Pete Ashworth, PNE’s head groundsman, has had a busy time of late.

He and his staff made sure Deepdale’s playing surface was in mint condition for five games in December and early January.

North End featured in four of those, with the ground also lent out to Carlisle last month after their Brunton Park home was left under several feet of flood water.

The Springfields training base has also needed some tender loving care too, flooding on Boxing Day leaving it under water.

Amazingly, one of the pitches was back in use inside 24 hours to ensure the North End squad could train in between the Huddersfield and Hull City games.

“We had something like 257mm of rain in December, usually it is less than 100mm,” Ashworth told the Evening Post.

“Before the Reading game on December 12, it rained heavily for hours and hours but thankfully stopped bang on kick-off.

“I have a rain gauge which I can stick into the pitch but it only goes up to 50mm.

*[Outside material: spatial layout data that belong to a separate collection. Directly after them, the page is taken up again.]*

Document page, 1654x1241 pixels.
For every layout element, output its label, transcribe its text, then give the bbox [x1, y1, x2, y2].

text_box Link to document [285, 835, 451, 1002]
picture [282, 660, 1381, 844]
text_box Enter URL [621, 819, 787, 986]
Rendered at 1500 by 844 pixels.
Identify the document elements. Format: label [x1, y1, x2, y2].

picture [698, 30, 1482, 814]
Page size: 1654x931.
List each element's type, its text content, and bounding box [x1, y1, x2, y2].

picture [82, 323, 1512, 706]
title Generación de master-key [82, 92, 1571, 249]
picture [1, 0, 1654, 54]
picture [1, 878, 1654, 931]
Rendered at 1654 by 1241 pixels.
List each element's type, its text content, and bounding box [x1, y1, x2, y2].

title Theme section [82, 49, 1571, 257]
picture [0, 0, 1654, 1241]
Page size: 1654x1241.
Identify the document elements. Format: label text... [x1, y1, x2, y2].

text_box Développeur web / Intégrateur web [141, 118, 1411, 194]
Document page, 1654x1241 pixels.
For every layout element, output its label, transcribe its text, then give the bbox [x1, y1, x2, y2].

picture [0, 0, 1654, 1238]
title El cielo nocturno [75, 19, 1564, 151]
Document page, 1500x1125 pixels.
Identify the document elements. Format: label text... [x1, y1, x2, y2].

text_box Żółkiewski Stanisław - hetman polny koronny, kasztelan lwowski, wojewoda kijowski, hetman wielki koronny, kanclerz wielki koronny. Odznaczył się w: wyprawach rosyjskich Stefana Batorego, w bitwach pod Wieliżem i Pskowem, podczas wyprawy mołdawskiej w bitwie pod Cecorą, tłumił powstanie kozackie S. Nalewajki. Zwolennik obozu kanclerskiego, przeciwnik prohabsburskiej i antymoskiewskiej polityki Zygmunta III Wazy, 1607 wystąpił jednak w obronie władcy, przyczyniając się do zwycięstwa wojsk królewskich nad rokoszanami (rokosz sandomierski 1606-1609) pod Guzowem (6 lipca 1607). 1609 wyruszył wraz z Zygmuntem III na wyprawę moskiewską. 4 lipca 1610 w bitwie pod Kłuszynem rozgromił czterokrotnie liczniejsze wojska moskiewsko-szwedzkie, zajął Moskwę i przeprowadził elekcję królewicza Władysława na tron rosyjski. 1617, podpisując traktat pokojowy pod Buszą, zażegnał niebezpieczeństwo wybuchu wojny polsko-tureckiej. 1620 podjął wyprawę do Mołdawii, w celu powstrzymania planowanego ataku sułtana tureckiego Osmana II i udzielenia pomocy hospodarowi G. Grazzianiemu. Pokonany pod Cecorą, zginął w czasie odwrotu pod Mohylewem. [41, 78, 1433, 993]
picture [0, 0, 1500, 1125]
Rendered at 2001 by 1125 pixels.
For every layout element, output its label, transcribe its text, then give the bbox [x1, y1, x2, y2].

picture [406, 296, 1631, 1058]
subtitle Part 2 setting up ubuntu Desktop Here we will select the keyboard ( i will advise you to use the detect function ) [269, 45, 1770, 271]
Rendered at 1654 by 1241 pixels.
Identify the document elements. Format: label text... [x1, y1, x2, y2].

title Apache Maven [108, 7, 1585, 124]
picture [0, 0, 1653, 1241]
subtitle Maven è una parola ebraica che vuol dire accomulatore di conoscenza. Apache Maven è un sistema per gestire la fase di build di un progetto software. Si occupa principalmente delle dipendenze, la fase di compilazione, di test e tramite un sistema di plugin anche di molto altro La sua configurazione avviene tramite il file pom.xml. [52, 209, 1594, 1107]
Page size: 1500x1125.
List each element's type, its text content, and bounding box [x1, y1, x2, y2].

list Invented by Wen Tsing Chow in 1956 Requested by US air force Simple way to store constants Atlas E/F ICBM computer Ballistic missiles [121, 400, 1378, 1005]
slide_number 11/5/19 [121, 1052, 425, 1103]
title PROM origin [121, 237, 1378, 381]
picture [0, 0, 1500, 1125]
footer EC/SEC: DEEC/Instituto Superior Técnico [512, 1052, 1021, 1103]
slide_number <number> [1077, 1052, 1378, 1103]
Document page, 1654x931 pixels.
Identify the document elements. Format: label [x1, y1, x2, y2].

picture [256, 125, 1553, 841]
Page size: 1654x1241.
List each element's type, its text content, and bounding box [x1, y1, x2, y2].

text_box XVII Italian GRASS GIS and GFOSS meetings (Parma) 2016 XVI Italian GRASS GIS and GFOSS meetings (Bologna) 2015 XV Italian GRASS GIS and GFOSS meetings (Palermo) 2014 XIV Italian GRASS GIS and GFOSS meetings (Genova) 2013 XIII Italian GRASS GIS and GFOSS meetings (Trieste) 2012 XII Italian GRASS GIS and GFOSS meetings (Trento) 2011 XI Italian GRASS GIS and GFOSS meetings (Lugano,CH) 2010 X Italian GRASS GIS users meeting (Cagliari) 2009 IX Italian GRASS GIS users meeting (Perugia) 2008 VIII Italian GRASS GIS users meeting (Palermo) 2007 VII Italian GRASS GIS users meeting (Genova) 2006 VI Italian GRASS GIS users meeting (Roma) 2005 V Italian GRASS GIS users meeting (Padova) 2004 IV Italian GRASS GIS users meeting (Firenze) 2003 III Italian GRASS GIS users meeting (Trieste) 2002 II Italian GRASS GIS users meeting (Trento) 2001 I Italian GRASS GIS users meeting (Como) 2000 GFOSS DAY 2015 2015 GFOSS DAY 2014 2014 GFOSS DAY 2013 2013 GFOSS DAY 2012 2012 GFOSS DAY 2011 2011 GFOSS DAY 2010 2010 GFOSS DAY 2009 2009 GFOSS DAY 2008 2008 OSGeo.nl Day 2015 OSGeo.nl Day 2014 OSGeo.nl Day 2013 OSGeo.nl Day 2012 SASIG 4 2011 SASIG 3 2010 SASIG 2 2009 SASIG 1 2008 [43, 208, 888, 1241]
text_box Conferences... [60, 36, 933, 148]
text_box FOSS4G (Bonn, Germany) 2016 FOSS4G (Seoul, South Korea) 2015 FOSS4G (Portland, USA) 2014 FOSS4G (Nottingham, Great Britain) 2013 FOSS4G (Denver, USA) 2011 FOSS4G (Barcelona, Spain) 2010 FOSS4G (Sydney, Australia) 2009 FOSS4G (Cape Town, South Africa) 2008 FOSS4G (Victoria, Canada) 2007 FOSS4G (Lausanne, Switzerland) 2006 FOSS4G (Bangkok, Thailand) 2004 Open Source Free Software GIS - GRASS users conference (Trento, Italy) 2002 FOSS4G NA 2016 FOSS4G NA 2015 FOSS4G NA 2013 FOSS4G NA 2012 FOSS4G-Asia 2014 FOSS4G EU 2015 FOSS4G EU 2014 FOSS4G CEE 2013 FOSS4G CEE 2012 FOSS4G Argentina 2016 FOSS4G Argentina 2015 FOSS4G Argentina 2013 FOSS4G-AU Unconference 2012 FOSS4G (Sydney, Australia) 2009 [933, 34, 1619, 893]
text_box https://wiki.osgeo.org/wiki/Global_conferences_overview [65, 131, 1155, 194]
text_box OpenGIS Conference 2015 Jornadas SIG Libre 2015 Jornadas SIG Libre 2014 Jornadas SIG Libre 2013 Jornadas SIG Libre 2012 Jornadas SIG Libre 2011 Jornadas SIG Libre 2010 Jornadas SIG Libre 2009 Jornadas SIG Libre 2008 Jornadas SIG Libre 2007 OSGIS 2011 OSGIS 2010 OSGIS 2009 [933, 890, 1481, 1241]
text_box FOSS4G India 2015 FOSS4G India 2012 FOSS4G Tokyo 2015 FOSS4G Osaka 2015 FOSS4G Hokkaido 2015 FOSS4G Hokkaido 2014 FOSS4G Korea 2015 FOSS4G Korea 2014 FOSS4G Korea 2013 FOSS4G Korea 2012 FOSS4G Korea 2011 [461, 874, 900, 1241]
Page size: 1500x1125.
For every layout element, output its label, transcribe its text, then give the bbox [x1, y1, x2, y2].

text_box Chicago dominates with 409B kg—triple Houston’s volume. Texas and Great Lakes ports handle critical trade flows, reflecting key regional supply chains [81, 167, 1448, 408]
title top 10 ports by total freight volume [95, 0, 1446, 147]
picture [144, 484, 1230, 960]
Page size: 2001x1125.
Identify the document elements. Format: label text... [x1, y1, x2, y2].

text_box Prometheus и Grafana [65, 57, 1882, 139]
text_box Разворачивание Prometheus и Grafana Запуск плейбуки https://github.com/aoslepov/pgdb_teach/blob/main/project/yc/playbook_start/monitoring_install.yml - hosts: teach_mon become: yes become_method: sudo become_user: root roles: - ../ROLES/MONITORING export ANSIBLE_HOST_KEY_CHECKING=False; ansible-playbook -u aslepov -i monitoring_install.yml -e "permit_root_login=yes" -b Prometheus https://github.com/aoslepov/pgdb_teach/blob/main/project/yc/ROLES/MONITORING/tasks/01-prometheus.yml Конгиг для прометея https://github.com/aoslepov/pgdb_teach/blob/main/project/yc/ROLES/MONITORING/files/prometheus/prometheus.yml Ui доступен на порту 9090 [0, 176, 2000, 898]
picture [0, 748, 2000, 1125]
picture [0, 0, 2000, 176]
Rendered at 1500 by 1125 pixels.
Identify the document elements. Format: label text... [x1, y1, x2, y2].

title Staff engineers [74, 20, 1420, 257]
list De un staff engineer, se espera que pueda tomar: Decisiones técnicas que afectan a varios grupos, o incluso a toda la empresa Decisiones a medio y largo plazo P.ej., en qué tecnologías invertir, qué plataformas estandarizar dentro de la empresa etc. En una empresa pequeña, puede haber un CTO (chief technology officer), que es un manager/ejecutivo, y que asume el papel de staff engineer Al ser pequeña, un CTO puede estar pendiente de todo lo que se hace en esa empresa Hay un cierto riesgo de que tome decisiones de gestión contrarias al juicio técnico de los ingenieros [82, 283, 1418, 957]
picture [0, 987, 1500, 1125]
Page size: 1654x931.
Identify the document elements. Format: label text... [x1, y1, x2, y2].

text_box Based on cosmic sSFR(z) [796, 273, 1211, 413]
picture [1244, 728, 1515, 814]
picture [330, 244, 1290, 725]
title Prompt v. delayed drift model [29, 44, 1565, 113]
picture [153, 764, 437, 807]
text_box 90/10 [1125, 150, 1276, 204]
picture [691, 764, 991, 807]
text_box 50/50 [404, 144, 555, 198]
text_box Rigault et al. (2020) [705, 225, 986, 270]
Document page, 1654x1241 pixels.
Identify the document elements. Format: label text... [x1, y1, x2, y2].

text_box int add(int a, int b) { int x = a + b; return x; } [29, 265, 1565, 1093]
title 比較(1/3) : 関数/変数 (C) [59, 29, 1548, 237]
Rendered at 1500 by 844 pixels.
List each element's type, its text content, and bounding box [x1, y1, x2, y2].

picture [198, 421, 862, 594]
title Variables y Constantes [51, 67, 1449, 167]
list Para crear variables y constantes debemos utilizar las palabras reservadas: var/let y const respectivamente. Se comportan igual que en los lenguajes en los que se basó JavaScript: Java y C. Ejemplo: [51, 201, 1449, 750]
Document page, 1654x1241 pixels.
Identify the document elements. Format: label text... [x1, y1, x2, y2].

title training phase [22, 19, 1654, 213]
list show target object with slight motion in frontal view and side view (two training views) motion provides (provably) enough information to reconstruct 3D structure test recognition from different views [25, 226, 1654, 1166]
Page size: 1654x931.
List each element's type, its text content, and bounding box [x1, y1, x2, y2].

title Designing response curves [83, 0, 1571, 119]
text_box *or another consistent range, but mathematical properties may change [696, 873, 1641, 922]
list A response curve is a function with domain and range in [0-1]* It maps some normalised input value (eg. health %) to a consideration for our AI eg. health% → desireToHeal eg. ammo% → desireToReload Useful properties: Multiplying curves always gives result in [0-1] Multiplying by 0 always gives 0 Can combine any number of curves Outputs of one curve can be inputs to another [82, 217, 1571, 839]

“That has been no use, so I have been getting rain measurements from the green keeper at Ashton and Lea Golf Club which is next door to the training ground –the gauge there can measure a lot more.

“We are fortunate that the Deepdale pitch drains very well and that has helped us this last month.

“It is a sand-based pitch with a full drainage system of pipes and gravel.

“Springfields is different, it is soil and clay content, which holds the water a lot more.

“What has also helped us at Deepdale is a piece of machinery which puts two million holes in the surface, something which couldn’t be done with a fork.

“Usually we use that once a month to aid drainage but recently we have been doing it ahead of each game.

“The holes close up during a game and that is why we were fortunate the rain stopped just before the Reading match.

“Some of the worst weather was on Boxing Day when North End played away at Huddersfield.

“One of our staff popped in at Deepdale that lunchtime and the pitch was perfect, we would have been able to play if we’d been at home.

“Things were different at the training ground, the water gathers there like it does around a bath plughole .

“Early afternoon on Boxing Day, the Springfields pitches were under water.

“Yet the next morning, the players were able to use a section of one of the pitches to do a training session.

“It helps that Simon Grayson isn’t the kind of manager to kick up a fuss.

“He understands that sometimes you are up against nature with the pitches.”

The mild temperatures which have accompanied the heavy rain, have at least helped out Ashworth.

Warmer conditions have enabled some grass growth, something not often seen at this time of the year.

“The grass has kept growing, which is a positive thing for Deepdale,” said Ashworth.

“We have been able to get the mower on the pitch to tidy it up a bit.

“The weather which we find difficult to cope with at Deepdale is frost.

“In a cold snap, you have to put the covers down, which causes some damage when you take them back up.

“There is colder weather forecast for next week but at the moment we don’t have a game scheduled here until Brentford on January 23.

“Hopefully the lads can beat Peterborough in the FA Cup and avoid a replay!”